**Task brief**
Going from the top of the data below, give again each line through the one containing "Upcoming Jira Events", both ends kept.

Segment Start: Data for analysis

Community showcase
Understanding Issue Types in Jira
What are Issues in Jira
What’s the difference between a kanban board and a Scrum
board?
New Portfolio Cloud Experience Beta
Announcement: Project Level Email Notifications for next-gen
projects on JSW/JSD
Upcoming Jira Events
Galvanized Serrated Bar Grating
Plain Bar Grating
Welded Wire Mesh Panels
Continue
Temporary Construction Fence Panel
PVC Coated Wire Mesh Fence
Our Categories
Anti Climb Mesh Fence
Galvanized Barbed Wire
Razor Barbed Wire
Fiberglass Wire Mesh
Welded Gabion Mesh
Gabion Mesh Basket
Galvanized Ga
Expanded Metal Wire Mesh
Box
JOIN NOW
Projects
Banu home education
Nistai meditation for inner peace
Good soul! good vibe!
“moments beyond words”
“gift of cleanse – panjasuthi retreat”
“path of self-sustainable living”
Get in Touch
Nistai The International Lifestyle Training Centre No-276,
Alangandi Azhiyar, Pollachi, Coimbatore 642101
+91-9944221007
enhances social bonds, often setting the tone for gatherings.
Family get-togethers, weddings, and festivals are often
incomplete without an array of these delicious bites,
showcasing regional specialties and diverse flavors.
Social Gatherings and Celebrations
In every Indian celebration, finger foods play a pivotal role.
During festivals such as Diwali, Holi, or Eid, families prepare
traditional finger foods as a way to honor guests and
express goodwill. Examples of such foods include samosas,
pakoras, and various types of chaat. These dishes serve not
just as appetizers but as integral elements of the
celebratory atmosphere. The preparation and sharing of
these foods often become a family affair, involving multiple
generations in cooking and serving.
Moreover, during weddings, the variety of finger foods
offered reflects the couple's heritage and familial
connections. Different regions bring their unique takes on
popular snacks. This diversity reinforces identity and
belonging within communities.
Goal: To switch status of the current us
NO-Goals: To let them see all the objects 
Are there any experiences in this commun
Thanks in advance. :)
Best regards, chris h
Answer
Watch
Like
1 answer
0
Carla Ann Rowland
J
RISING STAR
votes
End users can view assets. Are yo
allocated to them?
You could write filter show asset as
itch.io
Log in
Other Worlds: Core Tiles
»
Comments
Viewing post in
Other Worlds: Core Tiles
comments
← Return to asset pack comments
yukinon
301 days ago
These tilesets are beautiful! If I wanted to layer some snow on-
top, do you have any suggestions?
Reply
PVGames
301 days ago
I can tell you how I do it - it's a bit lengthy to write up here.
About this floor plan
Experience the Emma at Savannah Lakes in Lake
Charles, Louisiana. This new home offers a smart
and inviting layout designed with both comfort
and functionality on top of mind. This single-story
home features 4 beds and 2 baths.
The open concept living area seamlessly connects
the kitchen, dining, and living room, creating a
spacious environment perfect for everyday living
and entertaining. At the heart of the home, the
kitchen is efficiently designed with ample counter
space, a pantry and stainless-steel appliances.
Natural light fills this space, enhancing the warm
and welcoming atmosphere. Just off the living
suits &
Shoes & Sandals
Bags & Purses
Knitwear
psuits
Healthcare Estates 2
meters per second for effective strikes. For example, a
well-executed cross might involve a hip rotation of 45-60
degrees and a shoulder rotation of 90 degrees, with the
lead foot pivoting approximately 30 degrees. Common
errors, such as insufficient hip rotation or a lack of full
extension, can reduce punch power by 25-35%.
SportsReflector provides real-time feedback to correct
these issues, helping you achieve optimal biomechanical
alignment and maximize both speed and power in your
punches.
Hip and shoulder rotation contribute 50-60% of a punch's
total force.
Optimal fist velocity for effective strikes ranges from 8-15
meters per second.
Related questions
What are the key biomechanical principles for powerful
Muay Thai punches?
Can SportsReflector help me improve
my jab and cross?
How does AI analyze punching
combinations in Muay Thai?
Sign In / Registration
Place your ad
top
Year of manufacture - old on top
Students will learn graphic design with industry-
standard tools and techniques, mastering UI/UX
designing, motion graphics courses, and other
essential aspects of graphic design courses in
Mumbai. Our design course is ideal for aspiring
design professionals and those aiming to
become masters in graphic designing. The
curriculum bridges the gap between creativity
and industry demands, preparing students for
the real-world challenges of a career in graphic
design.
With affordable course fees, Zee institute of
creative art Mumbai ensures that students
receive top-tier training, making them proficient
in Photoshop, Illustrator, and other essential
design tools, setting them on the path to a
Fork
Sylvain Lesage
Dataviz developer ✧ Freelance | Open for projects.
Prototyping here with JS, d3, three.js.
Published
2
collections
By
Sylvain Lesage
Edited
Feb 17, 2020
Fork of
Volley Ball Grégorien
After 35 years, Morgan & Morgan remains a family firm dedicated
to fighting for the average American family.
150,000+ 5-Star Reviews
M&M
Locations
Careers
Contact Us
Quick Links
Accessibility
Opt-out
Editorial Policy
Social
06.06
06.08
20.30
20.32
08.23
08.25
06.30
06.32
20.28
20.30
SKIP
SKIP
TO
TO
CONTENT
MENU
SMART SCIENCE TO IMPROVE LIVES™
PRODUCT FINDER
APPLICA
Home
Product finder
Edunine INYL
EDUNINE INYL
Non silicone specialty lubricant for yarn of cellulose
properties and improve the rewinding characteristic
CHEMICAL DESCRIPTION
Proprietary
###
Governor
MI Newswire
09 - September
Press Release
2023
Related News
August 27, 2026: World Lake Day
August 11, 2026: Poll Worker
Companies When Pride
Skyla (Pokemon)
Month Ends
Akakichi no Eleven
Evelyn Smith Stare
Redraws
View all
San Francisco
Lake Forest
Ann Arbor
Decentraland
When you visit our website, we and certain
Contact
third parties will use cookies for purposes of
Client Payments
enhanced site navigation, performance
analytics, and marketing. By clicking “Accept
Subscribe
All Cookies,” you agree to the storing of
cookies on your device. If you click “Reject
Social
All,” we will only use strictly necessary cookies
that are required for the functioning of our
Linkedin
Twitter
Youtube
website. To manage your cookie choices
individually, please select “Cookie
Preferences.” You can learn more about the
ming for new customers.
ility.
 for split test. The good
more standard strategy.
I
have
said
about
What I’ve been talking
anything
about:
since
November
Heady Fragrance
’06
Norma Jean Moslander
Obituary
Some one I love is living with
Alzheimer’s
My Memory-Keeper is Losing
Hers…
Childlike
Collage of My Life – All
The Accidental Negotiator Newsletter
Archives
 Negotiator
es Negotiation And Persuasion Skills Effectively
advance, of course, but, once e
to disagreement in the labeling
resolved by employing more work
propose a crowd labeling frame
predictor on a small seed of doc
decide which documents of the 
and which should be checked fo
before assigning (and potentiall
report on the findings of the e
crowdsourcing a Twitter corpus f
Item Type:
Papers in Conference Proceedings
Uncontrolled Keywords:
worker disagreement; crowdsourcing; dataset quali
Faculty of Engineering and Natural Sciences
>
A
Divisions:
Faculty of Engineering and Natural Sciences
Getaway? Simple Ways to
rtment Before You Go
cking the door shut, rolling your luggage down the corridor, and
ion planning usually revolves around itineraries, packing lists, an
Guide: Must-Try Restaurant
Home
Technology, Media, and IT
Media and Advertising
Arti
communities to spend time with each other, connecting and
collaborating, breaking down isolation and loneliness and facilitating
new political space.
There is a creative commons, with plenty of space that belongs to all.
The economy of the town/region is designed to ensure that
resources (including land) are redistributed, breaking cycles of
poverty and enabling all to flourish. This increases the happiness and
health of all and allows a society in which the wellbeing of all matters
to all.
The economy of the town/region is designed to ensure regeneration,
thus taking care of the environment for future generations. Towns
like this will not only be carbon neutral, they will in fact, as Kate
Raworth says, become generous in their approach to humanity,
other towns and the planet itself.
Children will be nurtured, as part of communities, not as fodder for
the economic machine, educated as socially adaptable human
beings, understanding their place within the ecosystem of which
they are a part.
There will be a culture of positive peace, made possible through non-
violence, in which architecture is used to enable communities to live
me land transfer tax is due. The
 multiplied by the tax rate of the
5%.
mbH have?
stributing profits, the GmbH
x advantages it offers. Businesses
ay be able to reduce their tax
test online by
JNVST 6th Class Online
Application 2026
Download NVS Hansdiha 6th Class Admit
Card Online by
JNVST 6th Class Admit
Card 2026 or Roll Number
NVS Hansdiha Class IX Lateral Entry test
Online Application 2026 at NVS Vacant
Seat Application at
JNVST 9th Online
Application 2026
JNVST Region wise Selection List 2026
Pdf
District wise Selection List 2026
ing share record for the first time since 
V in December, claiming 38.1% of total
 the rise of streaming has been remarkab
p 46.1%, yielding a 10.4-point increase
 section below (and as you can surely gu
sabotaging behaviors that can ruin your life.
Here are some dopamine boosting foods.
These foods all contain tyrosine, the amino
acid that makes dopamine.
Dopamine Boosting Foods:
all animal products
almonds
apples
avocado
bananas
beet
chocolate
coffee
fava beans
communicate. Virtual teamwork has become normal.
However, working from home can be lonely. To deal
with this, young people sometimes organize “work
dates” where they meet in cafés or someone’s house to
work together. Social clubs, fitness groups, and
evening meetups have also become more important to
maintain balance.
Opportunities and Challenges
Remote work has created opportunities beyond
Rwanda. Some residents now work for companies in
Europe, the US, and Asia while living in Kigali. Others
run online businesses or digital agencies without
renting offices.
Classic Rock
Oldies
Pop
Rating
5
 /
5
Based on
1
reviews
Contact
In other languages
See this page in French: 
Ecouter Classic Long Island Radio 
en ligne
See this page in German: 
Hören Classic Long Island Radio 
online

Segment End: Data for analysis

**Response to this exercise**
Community showcase
Understanding Issue Types in Jira
What are Issues in Jira
What’s the difference between a kanban board and a Scrum
board?
New Portfolio Cloud Experience Beta
Announcement: Project Level Email Notifications for next-gen
projects on JSW/JSD
Upcoming Jira Events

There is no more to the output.